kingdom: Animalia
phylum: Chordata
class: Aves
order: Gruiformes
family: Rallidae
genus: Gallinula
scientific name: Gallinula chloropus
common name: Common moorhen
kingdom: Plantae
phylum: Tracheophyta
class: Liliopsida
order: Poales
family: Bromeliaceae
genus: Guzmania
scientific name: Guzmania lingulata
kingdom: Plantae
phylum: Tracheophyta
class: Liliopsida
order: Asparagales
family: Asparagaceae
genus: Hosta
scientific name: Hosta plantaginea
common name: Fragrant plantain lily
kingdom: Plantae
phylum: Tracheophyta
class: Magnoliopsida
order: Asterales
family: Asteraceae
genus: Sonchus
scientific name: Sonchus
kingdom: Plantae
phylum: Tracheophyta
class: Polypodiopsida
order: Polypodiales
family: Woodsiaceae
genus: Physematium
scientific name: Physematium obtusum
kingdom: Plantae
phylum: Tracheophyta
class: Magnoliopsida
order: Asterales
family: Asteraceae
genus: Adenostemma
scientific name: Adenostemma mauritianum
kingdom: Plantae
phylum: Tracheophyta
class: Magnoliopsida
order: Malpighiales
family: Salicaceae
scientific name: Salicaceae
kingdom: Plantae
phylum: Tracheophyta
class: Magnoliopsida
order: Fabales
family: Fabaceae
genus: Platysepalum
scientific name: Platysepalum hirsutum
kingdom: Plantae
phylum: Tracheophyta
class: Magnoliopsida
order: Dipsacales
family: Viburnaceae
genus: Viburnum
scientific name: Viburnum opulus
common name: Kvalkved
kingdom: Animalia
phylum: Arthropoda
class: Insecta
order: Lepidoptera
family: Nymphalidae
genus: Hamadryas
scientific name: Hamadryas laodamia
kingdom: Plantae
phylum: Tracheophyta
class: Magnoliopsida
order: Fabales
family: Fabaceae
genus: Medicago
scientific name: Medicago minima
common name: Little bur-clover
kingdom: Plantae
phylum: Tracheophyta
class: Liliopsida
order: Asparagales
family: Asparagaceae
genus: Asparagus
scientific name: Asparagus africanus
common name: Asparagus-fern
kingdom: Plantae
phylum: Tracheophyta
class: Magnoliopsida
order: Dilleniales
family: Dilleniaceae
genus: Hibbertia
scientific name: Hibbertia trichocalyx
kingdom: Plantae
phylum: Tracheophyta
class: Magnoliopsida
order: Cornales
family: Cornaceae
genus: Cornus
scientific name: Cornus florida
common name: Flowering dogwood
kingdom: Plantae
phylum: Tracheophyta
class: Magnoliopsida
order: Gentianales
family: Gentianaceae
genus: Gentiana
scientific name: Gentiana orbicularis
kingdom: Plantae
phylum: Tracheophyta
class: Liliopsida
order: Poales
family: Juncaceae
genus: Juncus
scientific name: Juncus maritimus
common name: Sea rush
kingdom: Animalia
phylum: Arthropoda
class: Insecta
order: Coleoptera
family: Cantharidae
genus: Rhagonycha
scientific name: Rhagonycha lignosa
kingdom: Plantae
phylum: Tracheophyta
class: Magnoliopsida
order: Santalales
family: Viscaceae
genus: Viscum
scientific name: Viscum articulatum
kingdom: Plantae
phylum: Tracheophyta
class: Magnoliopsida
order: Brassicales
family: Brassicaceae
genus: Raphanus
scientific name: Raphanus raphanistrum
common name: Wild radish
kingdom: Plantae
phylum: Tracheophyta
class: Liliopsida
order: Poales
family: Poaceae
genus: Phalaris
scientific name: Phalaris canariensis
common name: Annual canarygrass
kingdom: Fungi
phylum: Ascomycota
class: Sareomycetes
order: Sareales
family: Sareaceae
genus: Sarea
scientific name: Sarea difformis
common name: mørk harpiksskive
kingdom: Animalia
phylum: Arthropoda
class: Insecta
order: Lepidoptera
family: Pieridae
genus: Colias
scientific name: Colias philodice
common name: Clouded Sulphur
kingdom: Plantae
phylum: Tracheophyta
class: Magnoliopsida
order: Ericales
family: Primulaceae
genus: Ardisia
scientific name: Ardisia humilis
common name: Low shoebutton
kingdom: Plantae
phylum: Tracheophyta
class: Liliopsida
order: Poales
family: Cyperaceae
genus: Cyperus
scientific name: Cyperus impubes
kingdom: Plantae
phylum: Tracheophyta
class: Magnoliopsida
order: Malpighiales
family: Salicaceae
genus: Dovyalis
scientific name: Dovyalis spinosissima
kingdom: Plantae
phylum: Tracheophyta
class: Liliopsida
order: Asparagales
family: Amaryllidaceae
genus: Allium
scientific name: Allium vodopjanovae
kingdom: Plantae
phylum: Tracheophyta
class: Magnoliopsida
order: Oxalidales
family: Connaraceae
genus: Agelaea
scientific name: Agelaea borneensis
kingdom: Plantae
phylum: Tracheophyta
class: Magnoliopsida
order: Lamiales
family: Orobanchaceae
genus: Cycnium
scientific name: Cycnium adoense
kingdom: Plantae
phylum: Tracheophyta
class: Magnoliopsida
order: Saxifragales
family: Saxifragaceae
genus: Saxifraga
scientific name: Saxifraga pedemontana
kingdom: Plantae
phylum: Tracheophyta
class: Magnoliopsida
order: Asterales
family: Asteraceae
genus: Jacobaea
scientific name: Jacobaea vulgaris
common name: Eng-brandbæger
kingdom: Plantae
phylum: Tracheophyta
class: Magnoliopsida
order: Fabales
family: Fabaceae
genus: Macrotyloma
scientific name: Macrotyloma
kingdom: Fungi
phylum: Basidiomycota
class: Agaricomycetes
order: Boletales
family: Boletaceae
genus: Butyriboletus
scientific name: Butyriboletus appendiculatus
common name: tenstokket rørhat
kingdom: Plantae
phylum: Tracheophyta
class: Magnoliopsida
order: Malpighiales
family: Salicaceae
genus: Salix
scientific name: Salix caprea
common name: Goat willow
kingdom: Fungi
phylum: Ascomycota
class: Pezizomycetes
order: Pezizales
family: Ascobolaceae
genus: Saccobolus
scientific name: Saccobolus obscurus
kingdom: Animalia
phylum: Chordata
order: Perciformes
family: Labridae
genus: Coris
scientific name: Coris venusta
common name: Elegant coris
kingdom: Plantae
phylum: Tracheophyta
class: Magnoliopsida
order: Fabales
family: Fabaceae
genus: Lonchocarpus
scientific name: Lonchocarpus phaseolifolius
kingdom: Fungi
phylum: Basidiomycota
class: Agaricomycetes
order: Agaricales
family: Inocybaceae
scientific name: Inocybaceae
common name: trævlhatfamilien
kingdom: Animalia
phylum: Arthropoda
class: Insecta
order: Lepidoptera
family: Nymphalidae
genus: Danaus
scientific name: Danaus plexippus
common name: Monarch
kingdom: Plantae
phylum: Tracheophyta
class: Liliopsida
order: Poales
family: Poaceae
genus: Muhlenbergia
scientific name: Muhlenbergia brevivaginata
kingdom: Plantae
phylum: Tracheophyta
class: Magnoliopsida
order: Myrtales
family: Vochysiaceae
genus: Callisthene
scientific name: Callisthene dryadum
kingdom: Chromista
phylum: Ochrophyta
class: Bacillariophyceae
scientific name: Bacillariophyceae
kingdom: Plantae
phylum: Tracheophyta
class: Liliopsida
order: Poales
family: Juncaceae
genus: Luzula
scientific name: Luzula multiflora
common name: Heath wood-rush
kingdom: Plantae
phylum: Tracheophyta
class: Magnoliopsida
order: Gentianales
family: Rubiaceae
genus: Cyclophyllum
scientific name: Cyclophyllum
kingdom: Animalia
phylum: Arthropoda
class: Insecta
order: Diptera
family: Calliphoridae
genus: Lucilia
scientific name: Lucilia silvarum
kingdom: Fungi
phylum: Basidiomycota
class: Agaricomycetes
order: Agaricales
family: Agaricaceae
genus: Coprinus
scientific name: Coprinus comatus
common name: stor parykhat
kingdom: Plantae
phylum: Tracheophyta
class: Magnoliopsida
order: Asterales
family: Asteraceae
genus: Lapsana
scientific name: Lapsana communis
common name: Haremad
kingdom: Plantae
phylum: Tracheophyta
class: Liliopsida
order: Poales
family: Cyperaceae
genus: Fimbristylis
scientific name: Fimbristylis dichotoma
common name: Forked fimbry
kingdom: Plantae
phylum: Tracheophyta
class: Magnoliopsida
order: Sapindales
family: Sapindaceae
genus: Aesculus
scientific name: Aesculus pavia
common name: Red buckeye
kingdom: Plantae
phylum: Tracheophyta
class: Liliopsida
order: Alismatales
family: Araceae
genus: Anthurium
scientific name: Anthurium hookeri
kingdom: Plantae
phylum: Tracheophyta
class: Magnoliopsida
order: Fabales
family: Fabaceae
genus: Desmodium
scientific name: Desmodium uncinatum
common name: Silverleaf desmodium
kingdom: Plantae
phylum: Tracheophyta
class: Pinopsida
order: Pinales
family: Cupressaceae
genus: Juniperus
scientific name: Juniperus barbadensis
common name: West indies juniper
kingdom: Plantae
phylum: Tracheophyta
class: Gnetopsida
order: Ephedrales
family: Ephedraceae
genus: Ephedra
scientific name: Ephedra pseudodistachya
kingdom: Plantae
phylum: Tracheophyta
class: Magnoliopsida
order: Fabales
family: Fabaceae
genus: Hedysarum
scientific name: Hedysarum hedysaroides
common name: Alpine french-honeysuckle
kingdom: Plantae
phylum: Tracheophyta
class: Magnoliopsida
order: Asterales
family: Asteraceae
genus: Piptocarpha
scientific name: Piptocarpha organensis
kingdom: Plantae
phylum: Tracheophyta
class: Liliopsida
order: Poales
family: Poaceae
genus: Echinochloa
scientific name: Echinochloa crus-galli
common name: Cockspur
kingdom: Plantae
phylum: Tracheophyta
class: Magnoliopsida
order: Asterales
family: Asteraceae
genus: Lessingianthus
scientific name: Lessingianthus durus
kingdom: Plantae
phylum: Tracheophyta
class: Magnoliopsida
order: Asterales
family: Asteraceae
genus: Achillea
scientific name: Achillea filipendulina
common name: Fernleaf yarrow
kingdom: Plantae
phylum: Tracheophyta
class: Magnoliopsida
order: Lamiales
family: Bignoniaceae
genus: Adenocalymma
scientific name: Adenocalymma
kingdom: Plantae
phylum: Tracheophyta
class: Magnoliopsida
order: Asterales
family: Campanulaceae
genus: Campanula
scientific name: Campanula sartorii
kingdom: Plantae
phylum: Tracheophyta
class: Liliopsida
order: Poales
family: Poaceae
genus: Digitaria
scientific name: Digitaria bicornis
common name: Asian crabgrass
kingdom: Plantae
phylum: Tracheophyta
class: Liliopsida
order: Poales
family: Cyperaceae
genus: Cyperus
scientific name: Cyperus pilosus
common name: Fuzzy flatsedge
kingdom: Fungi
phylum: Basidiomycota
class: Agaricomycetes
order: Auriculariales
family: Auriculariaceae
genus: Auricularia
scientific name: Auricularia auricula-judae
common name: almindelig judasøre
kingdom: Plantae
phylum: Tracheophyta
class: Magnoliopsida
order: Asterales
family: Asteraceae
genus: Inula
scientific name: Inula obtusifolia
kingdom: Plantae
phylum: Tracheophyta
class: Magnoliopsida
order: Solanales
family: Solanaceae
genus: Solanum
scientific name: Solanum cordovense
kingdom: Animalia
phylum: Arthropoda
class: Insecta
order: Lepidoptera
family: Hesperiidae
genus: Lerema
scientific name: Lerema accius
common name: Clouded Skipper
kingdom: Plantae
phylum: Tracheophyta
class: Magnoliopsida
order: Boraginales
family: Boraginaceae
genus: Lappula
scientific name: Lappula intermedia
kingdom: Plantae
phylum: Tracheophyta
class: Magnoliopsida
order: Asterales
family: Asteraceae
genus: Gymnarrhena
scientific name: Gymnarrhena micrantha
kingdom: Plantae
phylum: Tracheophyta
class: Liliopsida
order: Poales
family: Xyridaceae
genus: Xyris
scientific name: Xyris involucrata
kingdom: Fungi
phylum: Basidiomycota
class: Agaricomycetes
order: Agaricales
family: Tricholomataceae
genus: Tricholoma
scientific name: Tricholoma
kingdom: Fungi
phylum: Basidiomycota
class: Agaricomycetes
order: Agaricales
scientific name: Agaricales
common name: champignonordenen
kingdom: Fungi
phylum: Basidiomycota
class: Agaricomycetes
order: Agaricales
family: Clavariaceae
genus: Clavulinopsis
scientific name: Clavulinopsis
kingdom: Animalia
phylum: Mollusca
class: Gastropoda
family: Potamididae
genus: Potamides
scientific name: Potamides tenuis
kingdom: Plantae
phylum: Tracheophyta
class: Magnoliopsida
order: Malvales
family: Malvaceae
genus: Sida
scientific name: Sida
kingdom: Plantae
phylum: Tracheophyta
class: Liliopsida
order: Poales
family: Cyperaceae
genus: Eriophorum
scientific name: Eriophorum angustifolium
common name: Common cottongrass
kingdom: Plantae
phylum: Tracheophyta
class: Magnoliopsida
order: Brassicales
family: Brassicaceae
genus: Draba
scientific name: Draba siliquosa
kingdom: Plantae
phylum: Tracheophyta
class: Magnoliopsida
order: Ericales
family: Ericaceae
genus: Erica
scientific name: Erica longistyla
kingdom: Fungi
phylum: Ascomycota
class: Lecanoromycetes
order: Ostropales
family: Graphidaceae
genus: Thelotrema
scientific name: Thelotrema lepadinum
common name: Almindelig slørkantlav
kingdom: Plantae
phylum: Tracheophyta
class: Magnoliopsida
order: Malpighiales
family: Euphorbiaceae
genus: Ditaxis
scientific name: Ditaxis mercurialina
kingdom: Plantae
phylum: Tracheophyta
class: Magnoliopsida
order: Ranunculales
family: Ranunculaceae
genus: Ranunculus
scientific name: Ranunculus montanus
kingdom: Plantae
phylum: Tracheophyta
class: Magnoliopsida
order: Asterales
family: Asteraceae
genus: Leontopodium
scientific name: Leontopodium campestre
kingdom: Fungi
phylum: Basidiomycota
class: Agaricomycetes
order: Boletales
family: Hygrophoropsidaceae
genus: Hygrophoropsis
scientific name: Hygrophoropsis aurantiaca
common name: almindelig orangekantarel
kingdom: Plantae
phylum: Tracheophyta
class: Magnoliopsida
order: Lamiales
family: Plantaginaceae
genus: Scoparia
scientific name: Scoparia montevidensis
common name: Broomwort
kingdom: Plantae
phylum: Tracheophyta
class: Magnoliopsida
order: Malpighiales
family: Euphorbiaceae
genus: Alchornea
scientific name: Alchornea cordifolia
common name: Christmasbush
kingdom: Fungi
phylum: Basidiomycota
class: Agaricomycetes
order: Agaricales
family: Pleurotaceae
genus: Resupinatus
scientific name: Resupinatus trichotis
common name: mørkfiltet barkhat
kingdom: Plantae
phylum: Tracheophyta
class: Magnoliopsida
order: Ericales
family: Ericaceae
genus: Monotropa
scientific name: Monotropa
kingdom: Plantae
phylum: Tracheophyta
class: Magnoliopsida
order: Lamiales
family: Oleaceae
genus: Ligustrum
┄┄┄┄┄┄
**Work to do:** Reproduce, in the listing above, the lines running from the line with "genus: Aesculus" up to and including the line with "order: Ephedrales".

**Written solution:**
genus: Aesculus
scientific name: Aesculus pavia
common name: Red buckeye
kingdom: Plantae
phylum: Tracheophyta
class: Liliopsida
order: Alismatales
family: Araceae
genus: Anthurium
scientific name: Anthurium hookeri
kingdom: Plantae
phylum: Tracheophyta
class: Magnoliopsida
order: Fabales
family: Fabaceae
genus: Desmodium
scientific name: Desmodium uncinatum
common name: Silverleaf desmodium
kingdom: Plantae
phylum: Tracheophyta
class: Pinopsida
order: Pinales
family: Cupressaceae
genus: Juniperus
scientific name: Juniperus barbadensis
common name: West indies juniper
kingdom: Plantae
phylum: Tracheophyta
class: Gnetopsida
order: Ephedrales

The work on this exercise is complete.